Boukharine et les paysans
De 1924 à 1927, Boukharine est considéré comme le cerveau de la N.E.P. (Nouvelle Politique économique), que Staline continue d’appliquer. Pour lui, le maintien d’une solide alliance entre la paysannerie et le prolétariat permettra d’établir les fondations nécessaires : une croissance industrielle liée à une agriculture prospère. Sa déclaration du 17 avril 1925 lui vaut d’être appelé « le Guizot du bolchevisme » : « Aux paysans, nous devons dire : Enrichissez-vous. Développez vos fermes. Ne craignez pas que la contrainte s’exerce sur vous. Aussi paradoxale que la chose puisse paraître, nous devons développer les fermes aisées pour aider les paysans pauvres et moyens. »

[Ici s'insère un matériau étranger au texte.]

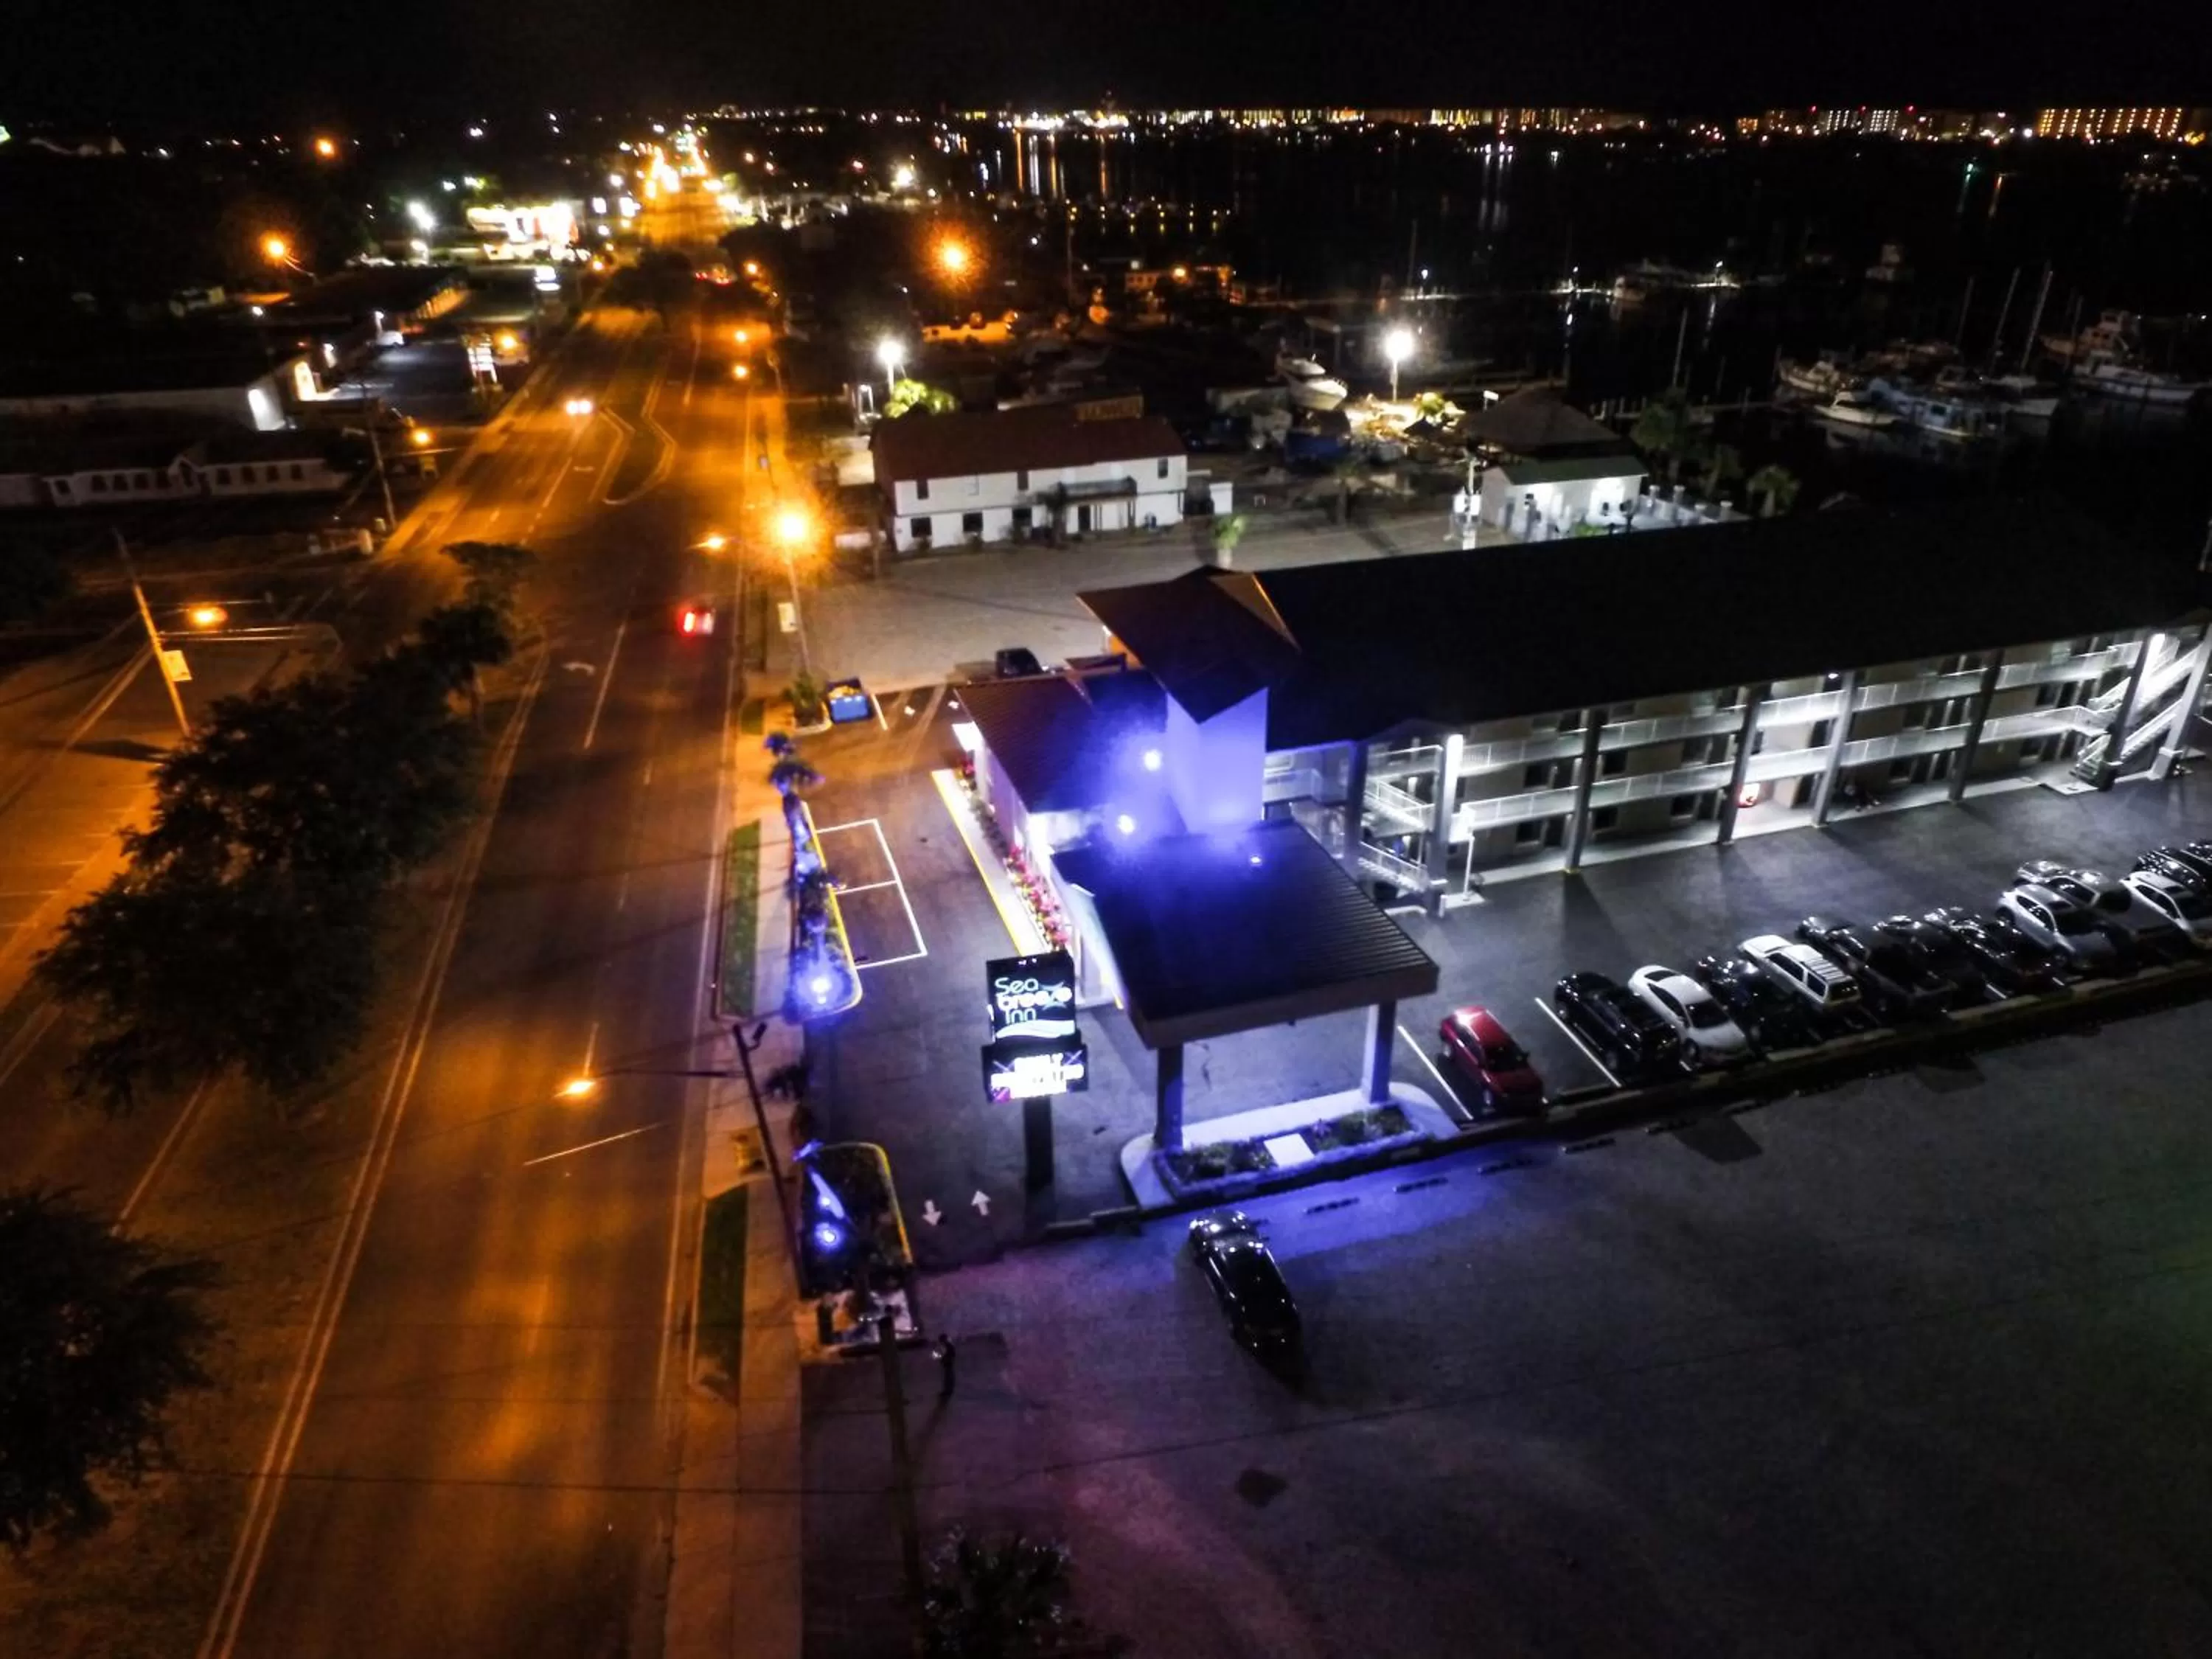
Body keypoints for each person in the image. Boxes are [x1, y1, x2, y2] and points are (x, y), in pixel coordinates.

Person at [931, 1334, 957, 1400]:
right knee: (948, 1377)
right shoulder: (948, 1346)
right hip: (948, 1364)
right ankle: (948, 1390)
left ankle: (948, 1391)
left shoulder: (947, 1346)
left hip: (948, 1364)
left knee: (948, 1378)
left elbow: (944, 1355)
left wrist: (939, 1357)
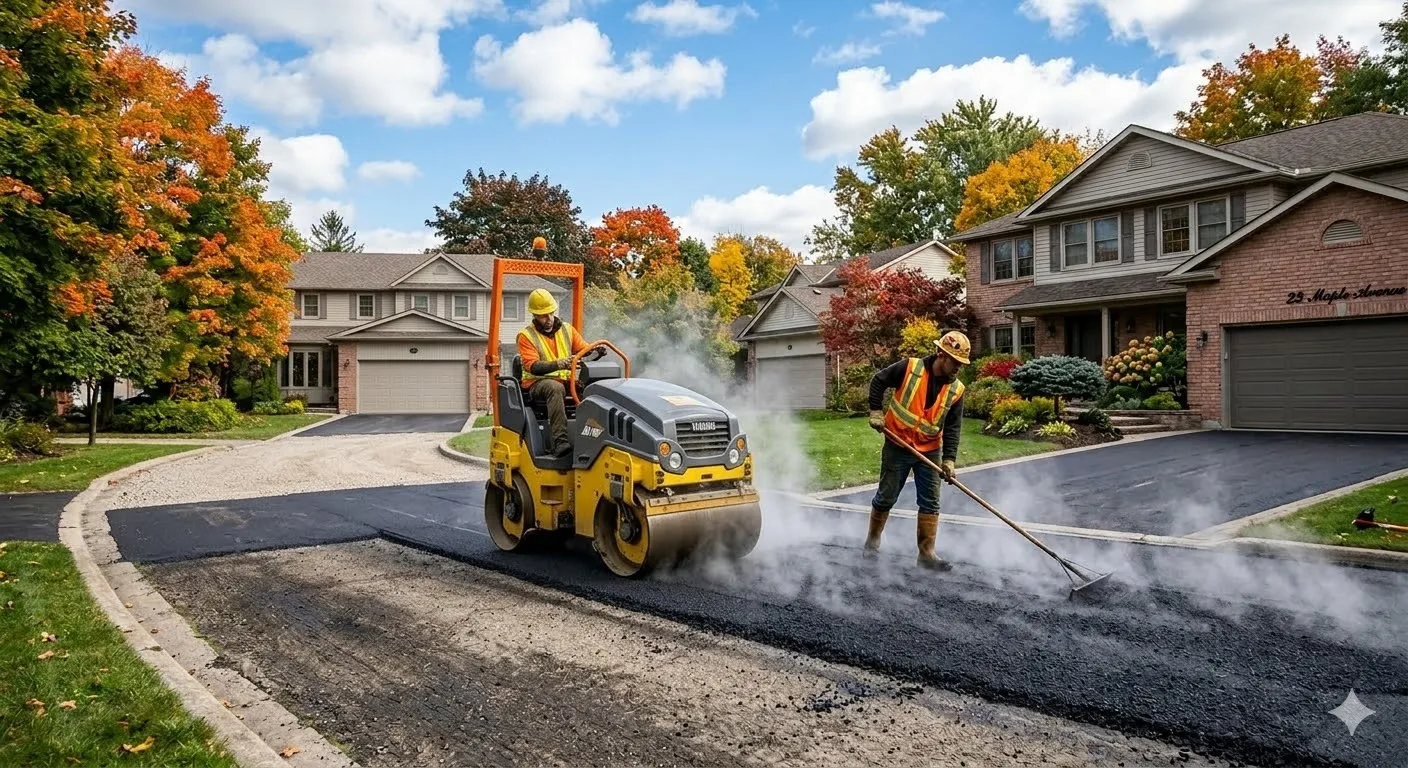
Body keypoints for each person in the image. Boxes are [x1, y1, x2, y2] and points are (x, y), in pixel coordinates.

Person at [863, 330, 970, 570]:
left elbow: (953, 428)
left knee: (931, 501)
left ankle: (926, 554)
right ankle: (872, 542)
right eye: (956, 362)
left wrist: (950, 460)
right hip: (897, 444)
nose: (958, 368)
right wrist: (875, 411)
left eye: (962, 364)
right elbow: (878, 381)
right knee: (886, 496)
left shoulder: (957, 390)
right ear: (940, 354)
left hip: (930, 449)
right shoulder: (910, 368)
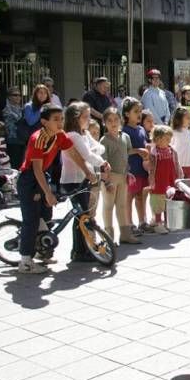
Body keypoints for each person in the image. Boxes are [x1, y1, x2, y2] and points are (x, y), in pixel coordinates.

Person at [16, 104, 97, 273]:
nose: (60, 123)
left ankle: (41, 250)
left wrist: (87, 172)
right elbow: (36, 169)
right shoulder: (38, 138)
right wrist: (46, 192)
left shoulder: (59, 135)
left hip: (42, 177)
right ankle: (25, 261)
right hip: (30, 179)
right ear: (44, 122)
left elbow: (74, 154)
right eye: (55, 120)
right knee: (31, 220)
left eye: (61, 119)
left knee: (46, 216)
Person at [60, 102, 110, 262]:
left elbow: (98, 148)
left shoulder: (84, 133)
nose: (89, 120)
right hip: (73, 181)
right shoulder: (73, 135)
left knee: (82, 216)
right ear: (76, 118)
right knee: (82, 217)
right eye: (86, 117)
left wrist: (94, 154)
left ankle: (81, 250)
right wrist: (101, 162)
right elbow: (89, 155)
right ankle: (80, 251)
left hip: (83, 179)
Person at [100, 107, 140, 245]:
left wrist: (140, 152)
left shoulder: (125, 137)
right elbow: (102, 164)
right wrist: (106, 182)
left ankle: (125, 234)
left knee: (122, 206)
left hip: (123, 177)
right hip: (110, 178)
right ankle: (108, 237)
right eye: (109, 120)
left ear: (120, 120)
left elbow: (127, 152)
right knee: (108, 206)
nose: (113, 123)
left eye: (116, 119)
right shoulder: (104, 141)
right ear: (104, 123)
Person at [145, 125, 183, 234]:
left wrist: (179, 174)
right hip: (158, 182)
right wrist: (151, 180)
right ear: (157, 139)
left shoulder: (172, 150)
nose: (169, 141)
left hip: (170, 181)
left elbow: (177, 164)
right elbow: (150, 167)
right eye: (166, 139)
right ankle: (158, 223)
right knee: (158, 202)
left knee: (169, 202)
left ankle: (168, 222)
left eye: (170, 138)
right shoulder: (154, 152)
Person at [123, 97, 152, 235]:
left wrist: (147, 147)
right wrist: (137, 150)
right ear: (127, 114)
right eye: (136, 111)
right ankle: (129, 224)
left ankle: (142, 221)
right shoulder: (124, 130)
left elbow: (144, 143)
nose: (139, 114)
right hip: (131, 169)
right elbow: (123, 150)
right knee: (129, 197)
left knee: (141, 196)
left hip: (142, 169)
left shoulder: (141, 129)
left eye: (140, 111)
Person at [2, 87, 24, 169]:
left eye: (19, 95)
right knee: (13, 164)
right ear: (9, 97)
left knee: (19, 164)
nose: (18, 97)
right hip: (11, 139)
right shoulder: (6, 108)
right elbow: (17, 119)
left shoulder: (20, 108)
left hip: (20, 139)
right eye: (15, 95)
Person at [171, 107, 190, 178]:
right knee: (179, 186)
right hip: (179, 165)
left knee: (189, 186)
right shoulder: (174, 132)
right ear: (179, 119)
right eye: (187, 118)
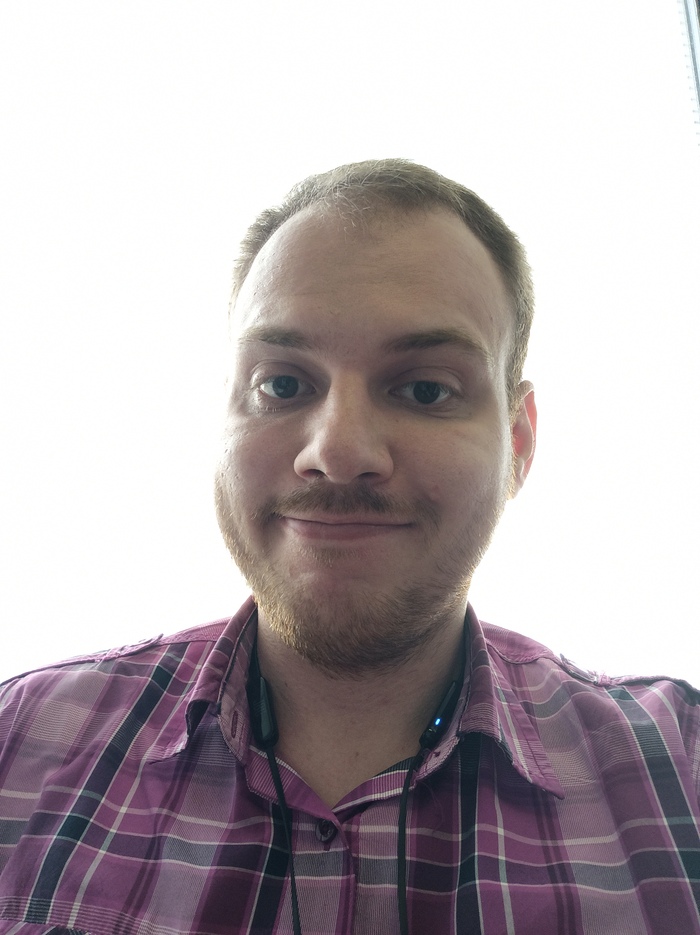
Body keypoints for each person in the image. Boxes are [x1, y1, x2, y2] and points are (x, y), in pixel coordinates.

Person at [0, 159, 698, 935]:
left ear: (519, 443)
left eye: (425, 389)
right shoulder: (17, 743)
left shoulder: (682, 772)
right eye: (283, 384)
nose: (337, 451)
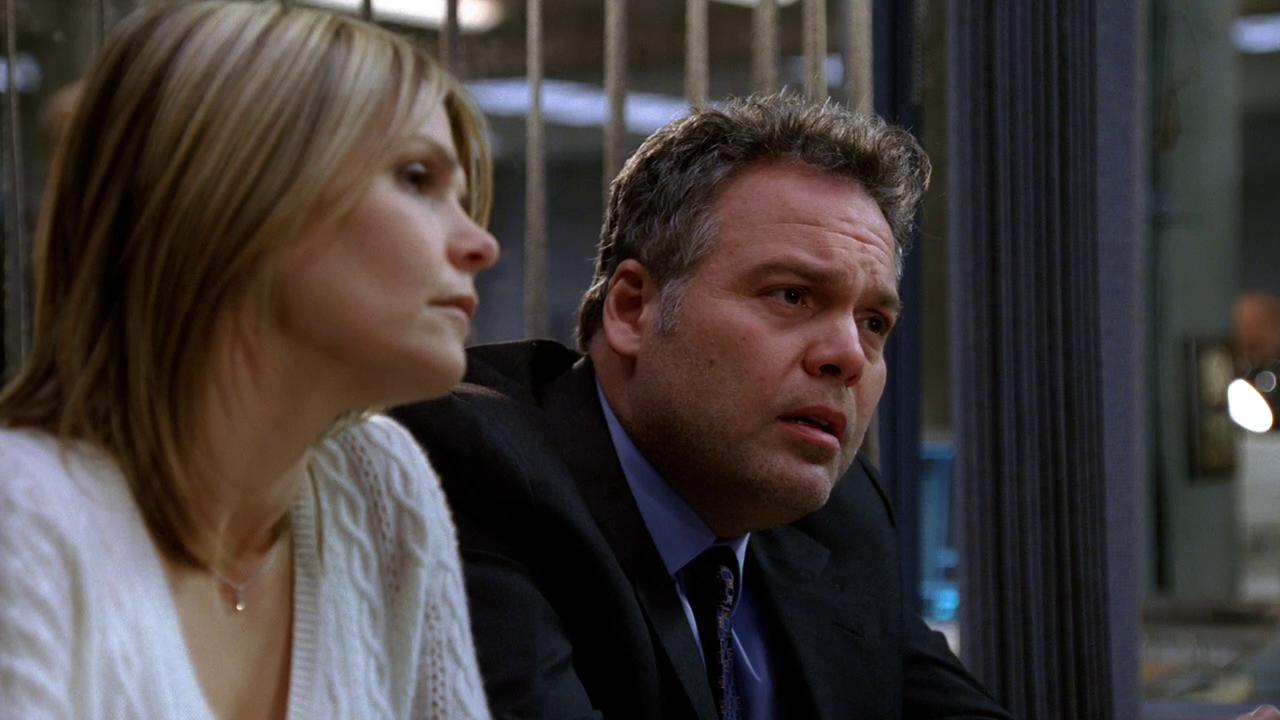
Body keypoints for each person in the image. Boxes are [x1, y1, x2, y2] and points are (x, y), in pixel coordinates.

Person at [394, 93, 1011, 718]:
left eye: (874, 323)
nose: (849, 356)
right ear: (633, 308)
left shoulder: (841, 516)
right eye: (792, 296)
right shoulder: (471, 466)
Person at [0, 2, 498, 717]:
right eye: (417, 178)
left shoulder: (379, 487)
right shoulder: (23, 514)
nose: (481, 245)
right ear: (236, 195)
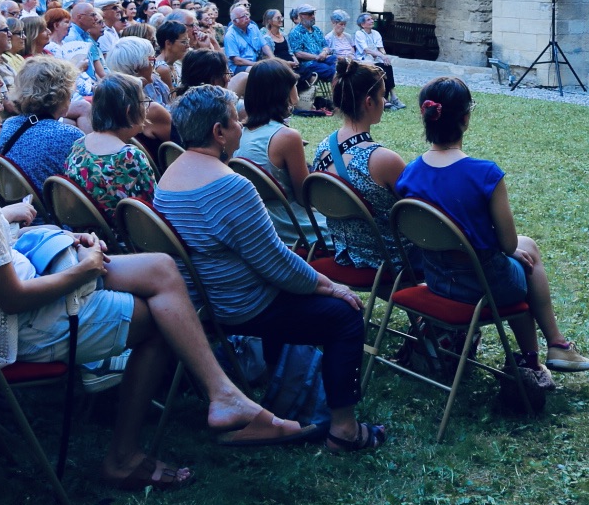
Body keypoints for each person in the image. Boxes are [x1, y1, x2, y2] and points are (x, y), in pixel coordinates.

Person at [0, 64, 313, 489]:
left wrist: (35, 228)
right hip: (3, 328)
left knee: (162, 268)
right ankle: (126, 455)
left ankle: (224, 395)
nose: (4, 104)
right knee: (158, 322)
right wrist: (82, 270)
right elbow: (13, 299)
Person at [156, 85, 380, 453]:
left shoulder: (169, 176)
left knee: (318, 302)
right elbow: (277, 264)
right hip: (238, 305)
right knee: (345, 315)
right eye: (236, 120)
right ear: (218, 132)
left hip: (203, 299)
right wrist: (330, 285)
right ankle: (345, 430)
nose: (242, 126)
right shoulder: (229, 185)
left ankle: (282, 389)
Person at [396, 77, 589, 387]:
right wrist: (511, 249)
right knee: (527, 256)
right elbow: (507, 243)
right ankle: (550, 348)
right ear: (465, 119)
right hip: (483, 287)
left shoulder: (409, 174)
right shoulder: (485, 173)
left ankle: (549, 351)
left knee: (521, 253)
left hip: (436, 280)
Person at [310, 61, 405, 273]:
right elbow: (414, 213)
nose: (385, 101)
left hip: (343, 252)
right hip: (387, 259)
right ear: (369, 102)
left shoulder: (324, 147)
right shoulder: (383, 159)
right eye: (382, 95)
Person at [63, 73, 156, 214]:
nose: (146, 109)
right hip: (123, 234)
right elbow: (153, 209)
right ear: (128, 111)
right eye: (143, 103)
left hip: (88, 234)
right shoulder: (129, 156)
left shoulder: (79, 145)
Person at [237, 60, 310, 242]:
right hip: (287, 224)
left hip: (252, 221)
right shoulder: (287, 137)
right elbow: (304, 198)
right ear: (284, 90)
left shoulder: (240, 132)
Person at [0, 57, 86, 193]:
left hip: (17, 203)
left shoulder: (9, 125)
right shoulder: (71, 135)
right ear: (60, 94)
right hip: (49, 211)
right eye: (70, 93)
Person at [222, 3, 270, 75]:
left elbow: (264, 45)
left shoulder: (253, 27)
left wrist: (273, 59)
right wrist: (256, 64)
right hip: (239, 67)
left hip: (256, 62)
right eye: (243, 16)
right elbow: (237, 61)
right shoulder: (230, 35)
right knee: (259, 71)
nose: (247, 17)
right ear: (235, 21)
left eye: (247, 14)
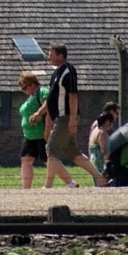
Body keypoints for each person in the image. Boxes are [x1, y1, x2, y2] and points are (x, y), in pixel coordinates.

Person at [43, 42, 108, 188]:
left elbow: (73, 95)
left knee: (51, 149)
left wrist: (72, 119)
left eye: (51, 54)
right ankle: (100, 177)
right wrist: (39, 113)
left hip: (66, 117)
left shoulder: (68, 70)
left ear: (60, 56)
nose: (49, 57)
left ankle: (48, 185)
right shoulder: (56, 73)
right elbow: (51, 98)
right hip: (60, 118)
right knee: (73, 153)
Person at [17, 72, 49, 189]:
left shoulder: (42, 92)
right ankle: (26, 189)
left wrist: (38, 114)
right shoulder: (30, 97)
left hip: (41, 133)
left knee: (49, 161)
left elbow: (48, 103)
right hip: (29, 136)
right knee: (26, 160)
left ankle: (70, 182)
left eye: (24, 87)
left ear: (31, 84)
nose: (23, 90)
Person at [88, 112, 115, 181]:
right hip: (101, 165)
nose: (113, 124)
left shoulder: (95, 131)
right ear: (107, 122)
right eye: (112, 121)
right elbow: (104, 151)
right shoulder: (102, 133)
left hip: (93, 162)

Boukharine ne croit plus à la proximité d’une révolution mondiale. Il ne pense plus qu’une révolution ouvrière en Europe occidentale et centrale puisse résoudre tous les problèmes. Il n’espère plus en un prochain retour à la démocratie intérieure dans le parti. Mais il croit en une réanimation du marché par la hausse des prix agricoles, en une stimulation de la production par l’accroissement de la consommation paysanne. Quand Staline, abandonnant la N. E. P., inaugure la planification et entreprend la collectivisation, Boukharine, dans un article de la Pravda (30 sept. 1928) intitulé Notes d’un économiste, laisse entendre qu’il est en désaccord profond.
La chute
Alors qu’en 1927 la Grande Encyclopédie bolcheviste le dépeignait encore comme un des leaders de la révolution d’Octobre, éminent théoricien, économiste et sociologue, il est maintenant dénoncé comme un déviationniste de droite et se voit privé de la plupart de ses fonctions.
Il est cependant chargé de plusieurs missions à l’étranger. Au cours de l’une d’elles, à Paris, il rencontre Dan, social-démocrate en exil, et lui lance : « Staline n’est pas un homme ; c’est un démon. » À son interlocuteur, qui lui demande pourquoi alors il retourne en U. R. S. S., il répond que Staline reste l’incarnation du socialisme dans les masses ignorantes. En décembre 1936 - janvier 1937, le Courrier socialiste de Dan publie sur l’assassinat de Kirov une « Lettre d’un vieux bolcheviste », dont ce journal, en novembre 1959, révélera qu’elle émanait de Boukharine. Mis en accusation lors des procès de Moscou, pendant la période de la grande terreur (1936-1938), Boukharine est condamné à mort puis exécuté. Il est réhabilité en 1988.